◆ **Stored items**

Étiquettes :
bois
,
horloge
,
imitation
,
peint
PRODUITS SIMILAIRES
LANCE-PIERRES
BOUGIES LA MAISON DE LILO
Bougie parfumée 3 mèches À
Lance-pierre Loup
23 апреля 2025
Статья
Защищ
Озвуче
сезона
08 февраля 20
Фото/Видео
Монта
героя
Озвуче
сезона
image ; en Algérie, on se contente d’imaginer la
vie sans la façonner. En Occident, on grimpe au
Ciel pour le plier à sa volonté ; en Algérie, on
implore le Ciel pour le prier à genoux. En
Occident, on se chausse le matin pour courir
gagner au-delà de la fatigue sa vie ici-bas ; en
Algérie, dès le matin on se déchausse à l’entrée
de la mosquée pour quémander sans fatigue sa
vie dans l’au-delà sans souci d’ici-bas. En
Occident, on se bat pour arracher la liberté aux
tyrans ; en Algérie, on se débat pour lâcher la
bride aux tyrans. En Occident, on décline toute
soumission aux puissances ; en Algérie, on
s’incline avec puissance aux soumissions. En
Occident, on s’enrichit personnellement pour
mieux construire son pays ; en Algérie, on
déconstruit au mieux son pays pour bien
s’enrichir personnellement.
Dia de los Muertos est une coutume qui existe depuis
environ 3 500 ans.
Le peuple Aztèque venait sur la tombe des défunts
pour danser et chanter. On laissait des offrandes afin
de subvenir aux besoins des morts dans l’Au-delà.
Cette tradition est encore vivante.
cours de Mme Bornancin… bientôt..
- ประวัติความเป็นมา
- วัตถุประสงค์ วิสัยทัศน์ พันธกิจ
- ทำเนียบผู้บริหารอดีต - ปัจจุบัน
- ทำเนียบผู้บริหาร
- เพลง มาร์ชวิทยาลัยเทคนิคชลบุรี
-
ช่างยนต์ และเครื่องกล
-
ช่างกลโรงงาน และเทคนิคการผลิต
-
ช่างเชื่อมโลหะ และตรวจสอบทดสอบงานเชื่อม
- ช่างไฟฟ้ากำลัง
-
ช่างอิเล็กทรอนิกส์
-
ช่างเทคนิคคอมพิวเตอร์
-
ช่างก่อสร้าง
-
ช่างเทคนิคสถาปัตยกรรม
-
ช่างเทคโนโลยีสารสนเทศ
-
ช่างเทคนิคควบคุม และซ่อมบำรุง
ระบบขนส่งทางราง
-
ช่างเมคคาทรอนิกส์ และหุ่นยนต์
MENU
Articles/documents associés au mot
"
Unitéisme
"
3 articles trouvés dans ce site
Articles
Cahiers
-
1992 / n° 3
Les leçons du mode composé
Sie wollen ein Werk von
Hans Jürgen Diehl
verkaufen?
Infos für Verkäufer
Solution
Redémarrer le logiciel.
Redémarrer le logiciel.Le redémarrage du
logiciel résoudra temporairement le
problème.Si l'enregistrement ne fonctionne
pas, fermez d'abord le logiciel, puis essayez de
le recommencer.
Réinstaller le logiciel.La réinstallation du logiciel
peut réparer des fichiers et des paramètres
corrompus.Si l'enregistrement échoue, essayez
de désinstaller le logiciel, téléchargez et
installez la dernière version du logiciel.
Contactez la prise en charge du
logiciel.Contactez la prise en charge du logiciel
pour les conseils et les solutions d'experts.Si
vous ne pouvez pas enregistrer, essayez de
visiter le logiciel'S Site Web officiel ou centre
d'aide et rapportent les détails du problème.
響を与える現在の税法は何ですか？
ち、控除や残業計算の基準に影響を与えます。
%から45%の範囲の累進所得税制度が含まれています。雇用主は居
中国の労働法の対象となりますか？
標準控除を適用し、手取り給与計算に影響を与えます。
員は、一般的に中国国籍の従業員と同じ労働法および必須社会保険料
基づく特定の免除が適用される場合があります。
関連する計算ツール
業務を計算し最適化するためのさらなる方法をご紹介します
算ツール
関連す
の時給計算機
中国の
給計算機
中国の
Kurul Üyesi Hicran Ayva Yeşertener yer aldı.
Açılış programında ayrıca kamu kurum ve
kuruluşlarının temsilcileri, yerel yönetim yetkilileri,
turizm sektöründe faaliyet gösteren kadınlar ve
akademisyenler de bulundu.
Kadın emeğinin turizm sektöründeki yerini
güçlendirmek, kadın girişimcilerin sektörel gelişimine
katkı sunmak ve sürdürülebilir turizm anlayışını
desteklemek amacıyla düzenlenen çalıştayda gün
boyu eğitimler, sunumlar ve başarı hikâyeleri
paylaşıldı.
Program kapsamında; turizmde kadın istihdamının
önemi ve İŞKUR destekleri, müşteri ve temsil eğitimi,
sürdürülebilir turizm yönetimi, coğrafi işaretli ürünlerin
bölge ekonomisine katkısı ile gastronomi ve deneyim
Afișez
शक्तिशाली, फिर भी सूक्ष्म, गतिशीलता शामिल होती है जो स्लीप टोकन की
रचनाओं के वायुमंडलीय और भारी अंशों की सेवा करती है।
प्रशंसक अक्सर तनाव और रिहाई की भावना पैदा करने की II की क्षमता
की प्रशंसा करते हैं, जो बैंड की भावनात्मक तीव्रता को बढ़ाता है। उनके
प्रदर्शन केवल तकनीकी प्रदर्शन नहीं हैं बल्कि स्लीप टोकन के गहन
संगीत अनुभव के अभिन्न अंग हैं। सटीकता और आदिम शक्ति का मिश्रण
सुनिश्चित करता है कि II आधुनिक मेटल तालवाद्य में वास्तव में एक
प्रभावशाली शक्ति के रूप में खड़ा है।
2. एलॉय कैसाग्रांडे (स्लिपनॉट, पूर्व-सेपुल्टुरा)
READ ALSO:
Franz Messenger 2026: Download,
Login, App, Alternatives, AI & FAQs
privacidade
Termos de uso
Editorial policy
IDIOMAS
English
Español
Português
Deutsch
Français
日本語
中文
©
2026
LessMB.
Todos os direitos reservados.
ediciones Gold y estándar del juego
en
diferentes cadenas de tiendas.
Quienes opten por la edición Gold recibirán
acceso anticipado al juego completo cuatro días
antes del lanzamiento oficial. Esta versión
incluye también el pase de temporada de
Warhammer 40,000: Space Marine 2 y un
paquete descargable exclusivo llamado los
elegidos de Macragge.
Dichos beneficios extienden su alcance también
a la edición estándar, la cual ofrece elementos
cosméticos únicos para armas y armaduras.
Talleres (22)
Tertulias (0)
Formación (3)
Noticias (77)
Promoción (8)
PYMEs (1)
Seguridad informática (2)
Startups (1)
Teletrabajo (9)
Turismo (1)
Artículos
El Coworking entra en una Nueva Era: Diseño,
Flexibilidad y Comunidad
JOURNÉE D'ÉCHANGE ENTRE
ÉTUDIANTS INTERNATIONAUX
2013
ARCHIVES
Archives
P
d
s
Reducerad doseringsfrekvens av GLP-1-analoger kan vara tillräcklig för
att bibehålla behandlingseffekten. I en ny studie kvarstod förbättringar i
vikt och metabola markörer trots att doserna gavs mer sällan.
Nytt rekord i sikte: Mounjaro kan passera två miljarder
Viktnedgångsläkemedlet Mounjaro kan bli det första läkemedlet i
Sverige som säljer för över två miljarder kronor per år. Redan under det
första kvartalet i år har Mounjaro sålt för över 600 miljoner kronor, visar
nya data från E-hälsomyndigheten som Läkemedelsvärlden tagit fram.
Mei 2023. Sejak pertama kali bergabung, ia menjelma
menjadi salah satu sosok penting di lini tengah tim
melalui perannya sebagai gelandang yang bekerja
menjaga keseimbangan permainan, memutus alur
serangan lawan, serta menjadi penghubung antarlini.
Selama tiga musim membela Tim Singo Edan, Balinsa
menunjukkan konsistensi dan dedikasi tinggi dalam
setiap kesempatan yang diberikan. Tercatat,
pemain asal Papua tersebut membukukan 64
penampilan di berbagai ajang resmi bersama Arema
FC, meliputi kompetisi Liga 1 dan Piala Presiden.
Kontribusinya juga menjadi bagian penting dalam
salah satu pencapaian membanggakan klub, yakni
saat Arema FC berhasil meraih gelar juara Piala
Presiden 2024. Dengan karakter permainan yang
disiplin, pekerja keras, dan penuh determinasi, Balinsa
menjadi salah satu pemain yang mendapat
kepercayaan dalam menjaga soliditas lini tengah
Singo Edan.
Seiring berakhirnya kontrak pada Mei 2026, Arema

◆ **WORK TO COMPLETE**
Number of lines above containing "problème": state it and nothing else.

◆ **OUTPUT FOR THIS EXERCISE**
2